The order also prohibits the defendants from destroying or altering books and records. The judge set a hearing date for 30 July 2012.

The order arises from a CFTC federal court enforcement action filed on 16 July 2012, charging the defendants with futures, foreign currency and options fraud, and misappropriation. The CFTC complaint also charges the defendants with making false statements to the National Futures Association (NFA). AGP and Wilkins are registered with the CFTC and are NFA members.

The complaint alleges that since at least March 2009 until at least 22 June 2012, defendant AGP — owned and operated by Leon, Rangel, and Wilkins — solicited approximately USD13m from approximately 198 participants who invested in two investment pools operated by AGP: The McKinley Fund and The Matterhorn Fund. These pools traded futures, options, and off-exchange forex contracts, according to the complaint.

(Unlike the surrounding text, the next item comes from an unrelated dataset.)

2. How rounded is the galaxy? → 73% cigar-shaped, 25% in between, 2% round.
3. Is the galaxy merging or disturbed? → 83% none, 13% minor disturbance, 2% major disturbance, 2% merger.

The defendants allegedly misappropriated more than USD5.2m of pool funds, using the funds to cover AGP’s operating expenses, commission payments, travel, meals, entertainment expenses, USD140,000 in credit card payments for Leon’s wife, and at least one loan AGP made to Leon. The misappropriation also allegedly included the use of pool funds to pay “loans” and “advances” of approximately USD1,419,000 to Leon, USD615,000 to Rangel, and USD651,000 to Wilkins.

To perpetuate their fraud and misappropriation, the defendants allegedly prepared and distributed false quarterly account statements to pool participants that purported to show pool participants earning profits on their investments. According to the complaint, as of the quarter ending 31 March 2012, AGP issued quarterly statements to pool participants that, collectively, showed that the Matterhorn pool participants’ interests were approximately USD10m, and the McKinley pool participants’ interests were approximately USD6.5m.

However, in actuality, as of 31 March 2012, the value of all assets held by Matterhorn was approximately USD1m and the value of all assets held by McKinley was approximately USD2.2m, according to the complaint.

AGP and Wilkins allegedly attempted to hide their fraud from the NFA. During a June 2012 examination, AGP and Wilkins allegedly provided the NFA with several oral and written false statements in an attempt to conceal the defendants’ trading losses and misappropriation of pool funds. Notably, AGP and Wilkins provided the NFA with false balance sheets stating that, as of 31 March 2012, Matterhorn had a purported net asset balance of USD9.9m and McKinley had a purported next asset balance of USD6.5m, according to the complaint. Eventually, Wilkins admitted to NFA staff that AGP had been providing falsely inflated quarterly statements to Matterhorn and McKinley pool participants since 2009, according to the complaint.

In its continuing litigation, the CFTC seeks civil monetary penalties, restitution, rescission, disgorgement of ill-gotten gains, trading and registration bans, and preliminary and permanent injunctions against further violations of the federal commodities laws, as charged.